Mr Spicker told the Press Association: “It is important to make a distinction between what is taxed and what is taxable.

“If something is taxed you take money away from it, but if it is taxable then it is liable to be included in tax calculations.

“If the Scottish Government tops up child benefit by enough but counted the income as taxable, it wouldn’t leave anybody worse off because it wouldn’t take any money away, but it would be able to differentiate clearly between people on lower incomes and those on higher incomes who should not receive the benefit.

“The idea was actually tried in the 60s and called ‘clawback’ but it was very unpopular, because people thought it was just giving with one hand and taking with another.

“But the great difficulty with targeting the benefits at poorer people is you end up with a different means-test for every benefit.

“If you use the tax system to take the money back instead, although it puzzles a lot of people it means you only get one test that we all go through – which is the tax system.”

The paper, entitled What Can The Scottish Parliament Do With New Social Security Powers, contains a range of options that Holyrood could consider once the new powers are devolved.

It states: “Making all child benefit taxable – that is, included in tax calculations when a person’s income is high enough – would mean that families with incomes above the tax threshold would gain less than families below it, and so that the benefits will be targeted more on lower incomes.

“The total cost of a 50% increase could be brought down from £465 million to nearer £325 million.”

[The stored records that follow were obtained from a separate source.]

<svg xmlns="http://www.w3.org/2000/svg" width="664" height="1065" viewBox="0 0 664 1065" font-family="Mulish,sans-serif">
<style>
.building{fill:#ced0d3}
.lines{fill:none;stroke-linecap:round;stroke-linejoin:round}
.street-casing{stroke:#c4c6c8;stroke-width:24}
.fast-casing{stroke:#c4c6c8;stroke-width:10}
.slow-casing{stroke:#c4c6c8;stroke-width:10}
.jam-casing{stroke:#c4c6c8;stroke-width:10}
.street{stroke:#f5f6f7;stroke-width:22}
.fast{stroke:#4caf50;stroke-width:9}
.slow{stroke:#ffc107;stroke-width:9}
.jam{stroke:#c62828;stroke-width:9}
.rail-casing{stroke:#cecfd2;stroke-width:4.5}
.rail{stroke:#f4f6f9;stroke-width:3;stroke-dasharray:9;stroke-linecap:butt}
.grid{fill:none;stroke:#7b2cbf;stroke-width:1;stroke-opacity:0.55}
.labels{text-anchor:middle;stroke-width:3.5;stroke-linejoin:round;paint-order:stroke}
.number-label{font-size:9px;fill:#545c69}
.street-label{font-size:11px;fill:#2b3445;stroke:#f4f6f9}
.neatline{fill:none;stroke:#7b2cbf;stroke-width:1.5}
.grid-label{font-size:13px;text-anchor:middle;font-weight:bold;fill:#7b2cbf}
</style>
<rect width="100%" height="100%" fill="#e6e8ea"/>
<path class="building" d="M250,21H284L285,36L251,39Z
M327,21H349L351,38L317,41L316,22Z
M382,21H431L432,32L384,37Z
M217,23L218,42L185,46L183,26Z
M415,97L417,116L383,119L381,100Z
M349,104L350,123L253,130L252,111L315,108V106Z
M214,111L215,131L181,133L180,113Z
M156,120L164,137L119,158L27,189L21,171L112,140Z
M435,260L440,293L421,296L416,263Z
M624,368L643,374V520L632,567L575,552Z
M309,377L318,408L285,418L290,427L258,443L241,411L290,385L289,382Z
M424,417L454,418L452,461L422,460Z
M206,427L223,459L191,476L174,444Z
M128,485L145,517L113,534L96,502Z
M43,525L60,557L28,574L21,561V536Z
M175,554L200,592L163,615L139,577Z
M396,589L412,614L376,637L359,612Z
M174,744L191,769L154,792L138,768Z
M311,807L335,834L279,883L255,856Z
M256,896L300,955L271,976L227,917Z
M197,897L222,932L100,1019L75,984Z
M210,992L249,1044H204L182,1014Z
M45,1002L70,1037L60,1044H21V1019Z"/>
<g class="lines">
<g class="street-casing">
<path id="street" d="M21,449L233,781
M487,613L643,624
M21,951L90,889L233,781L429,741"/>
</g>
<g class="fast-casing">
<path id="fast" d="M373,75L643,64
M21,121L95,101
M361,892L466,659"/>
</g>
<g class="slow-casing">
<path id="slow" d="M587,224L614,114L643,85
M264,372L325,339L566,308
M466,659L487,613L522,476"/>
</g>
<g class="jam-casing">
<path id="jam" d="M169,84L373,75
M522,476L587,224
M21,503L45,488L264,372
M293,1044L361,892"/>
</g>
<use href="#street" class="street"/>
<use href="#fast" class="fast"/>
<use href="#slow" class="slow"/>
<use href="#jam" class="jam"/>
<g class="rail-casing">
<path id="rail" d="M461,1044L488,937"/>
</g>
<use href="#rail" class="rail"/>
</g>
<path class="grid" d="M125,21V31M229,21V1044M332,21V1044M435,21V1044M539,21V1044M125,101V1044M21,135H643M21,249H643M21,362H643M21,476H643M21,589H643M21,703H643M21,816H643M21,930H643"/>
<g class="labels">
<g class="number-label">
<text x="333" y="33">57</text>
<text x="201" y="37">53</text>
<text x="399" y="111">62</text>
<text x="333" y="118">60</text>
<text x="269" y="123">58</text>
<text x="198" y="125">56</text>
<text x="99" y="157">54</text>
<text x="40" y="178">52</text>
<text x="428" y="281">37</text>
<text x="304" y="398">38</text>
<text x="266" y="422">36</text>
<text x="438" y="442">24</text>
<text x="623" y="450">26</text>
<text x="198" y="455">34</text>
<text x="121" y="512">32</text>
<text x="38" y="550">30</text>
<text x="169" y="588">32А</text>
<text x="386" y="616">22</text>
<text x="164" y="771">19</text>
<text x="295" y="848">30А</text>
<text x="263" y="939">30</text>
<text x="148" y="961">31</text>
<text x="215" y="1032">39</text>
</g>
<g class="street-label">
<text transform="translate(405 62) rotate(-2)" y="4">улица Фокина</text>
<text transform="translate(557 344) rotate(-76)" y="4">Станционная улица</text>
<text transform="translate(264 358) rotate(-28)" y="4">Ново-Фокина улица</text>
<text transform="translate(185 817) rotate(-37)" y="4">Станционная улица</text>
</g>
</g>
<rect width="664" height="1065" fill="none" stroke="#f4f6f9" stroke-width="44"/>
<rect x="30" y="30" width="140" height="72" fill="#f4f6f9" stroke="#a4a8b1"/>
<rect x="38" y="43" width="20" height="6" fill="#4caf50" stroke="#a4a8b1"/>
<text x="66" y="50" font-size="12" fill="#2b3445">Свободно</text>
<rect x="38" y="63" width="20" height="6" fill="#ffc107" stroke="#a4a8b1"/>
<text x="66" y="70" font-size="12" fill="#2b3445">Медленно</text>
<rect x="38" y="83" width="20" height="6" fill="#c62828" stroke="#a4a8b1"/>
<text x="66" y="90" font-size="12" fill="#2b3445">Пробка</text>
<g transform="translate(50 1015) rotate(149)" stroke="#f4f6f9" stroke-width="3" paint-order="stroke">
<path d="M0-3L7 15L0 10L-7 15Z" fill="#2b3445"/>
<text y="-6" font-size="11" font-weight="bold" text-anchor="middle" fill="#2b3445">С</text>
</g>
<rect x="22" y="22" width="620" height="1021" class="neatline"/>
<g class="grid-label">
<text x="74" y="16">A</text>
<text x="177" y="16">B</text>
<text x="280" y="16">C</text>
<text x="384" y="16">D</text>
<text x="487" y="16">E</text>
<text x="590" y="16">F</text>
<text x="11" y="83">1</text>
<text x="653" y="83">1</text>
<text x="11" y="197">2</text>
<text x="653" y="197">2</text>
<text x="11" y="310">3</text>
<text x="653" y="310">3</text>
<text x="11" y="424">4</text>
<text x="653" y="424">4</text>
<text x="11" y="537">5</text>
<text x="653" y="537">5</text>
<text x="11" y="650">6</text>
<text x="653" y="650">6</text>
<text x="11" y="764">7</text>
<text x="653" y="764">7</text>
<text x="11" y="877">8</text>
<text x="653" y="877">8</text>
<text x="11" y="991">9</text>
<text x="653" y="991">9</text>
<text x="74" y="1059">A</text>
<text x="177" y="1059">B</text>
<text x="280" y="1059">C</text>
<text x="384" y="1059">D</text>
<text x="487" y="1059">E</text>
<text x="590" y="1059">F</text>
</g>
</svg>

Ben Wray, head of policy and research at Common Weal, said: “We should not be under any misapprehension – the powers set to be devolved in the Scotland Bill on social security do not give the Scottish Government the power to create a new social security system.

“The Scottish Parliament only has power to create new benefits or top-up some of the existing ones. The framework of the UK welfare system will still be controlled by the DWP.

“That doesn’t mean we should shy away from the progressive things that the Scottish Parliament can do with these powers.

“By topping up child benefit by 50%, and making it tax deductible, the poorest would gain most and the tax from the better off would make it affordable at just £325 million.

“One in five children in Scotland – over 200,000 – are in poverty and this top-up would reach every one of those children.”